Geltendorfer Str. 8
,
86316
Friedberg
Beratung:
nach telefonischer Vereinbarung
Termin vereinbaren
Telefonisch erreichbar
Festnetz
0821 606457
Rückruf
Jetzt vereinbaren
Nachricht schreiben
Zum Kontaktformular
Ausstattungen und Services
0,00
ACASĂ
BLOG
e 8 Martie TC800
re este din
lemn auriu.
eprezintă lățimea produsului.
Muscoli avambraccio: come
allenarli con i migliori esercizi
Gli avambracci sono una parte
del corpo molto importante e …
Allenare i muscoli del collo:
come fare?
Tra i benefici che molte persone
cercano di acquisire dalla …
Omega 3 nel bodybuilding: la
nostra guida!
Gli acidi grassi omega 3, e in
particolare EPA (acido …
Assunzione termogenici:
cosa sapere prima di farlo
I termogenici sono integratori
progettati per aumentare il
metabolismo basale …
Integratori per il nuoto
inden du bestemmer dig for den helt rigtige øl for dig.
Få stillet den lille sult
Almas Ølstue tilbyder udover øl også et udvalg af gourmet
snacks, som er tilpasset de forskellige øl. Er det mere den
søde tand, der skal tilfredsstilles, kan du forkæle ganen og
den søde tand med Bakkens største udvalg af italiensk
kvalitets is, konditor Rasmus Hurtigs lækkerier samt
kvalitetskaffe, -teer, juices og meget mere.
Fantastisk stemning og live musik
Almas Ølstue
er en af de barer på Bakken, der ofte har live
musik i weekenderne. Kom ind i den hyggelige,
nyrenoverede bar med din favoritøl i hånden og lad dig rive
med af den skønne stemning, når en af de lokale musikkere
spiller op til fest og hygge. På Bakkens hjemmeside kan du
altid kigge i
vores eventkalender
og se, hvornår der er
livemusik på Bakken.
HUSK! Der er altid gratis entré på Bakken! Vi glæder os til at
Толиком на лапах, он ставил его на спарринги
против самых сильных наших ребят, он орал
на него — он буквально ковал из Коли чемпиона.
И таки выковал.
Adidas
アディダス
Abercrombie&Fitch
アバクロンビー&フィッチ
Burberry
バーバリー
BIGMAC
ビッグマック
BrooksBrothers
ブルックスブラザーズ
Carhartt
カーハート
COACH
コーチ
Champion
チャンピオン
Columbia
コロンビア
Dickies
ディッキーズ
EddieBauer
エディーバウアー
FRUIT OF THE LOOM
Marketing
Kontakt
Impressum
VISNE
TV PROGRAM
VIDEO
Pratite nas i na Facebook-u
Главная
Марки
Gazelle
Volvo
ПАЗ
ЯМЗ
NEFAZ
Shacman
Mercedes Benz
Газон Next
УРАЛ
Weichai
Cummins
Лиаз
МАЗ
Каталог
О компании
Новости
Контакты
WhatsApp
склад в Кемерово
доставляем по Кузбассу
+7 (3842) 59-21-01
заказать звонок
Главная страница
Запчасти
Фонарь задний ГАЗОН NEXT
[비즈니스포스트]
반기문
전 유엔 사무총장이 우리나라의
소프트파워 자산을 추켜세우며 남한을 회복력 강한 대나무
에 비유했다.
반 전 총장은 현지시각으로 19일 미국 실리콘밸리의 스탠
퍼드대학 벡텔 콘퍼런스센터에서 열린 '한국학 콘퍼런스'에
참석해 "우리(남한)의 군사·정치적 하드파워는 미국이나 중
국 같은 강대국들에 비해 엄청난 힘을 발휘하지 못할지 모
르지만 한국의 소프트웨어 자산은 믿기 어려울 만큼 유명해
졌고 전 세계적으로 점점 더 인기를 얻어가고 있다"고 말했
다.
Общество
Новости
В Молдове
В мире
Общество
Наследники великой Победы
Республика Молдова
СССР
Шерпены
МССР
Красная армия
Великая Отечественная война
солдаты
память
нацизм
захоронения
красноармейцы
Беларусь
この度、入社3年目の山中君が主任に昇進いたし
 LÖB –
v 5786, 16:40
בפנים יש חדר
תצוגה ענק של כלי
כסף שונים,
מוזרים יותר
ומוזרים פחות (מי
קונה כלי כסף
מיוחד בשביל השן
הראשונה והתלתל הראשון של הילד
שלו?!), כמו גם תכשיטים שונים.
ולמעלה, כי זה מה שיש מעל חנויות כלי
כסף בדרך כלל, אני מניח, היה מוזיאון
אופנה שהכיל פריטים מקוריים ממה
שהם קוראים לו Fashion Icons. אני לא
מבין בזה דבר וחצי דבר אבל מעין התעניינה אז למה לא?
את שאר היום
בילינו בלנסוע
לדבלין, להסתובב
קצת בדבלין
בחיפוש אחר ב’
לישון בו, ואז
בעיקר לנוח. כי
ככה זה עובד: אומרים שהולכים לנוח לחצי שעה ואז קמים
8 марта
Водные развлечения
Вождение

☆ ☆ ☆ ☆ ☆ ☆ ☆

WHAT IS EXPECTED>
Can you locate each line of the data above that includes the word "Bakkens" and copy those lines out?

RESPONSE>
den søde tand med Bakkens største udvalg af italiensk
spiller op til fest og hygge. På Bakkens hjemmeside kan du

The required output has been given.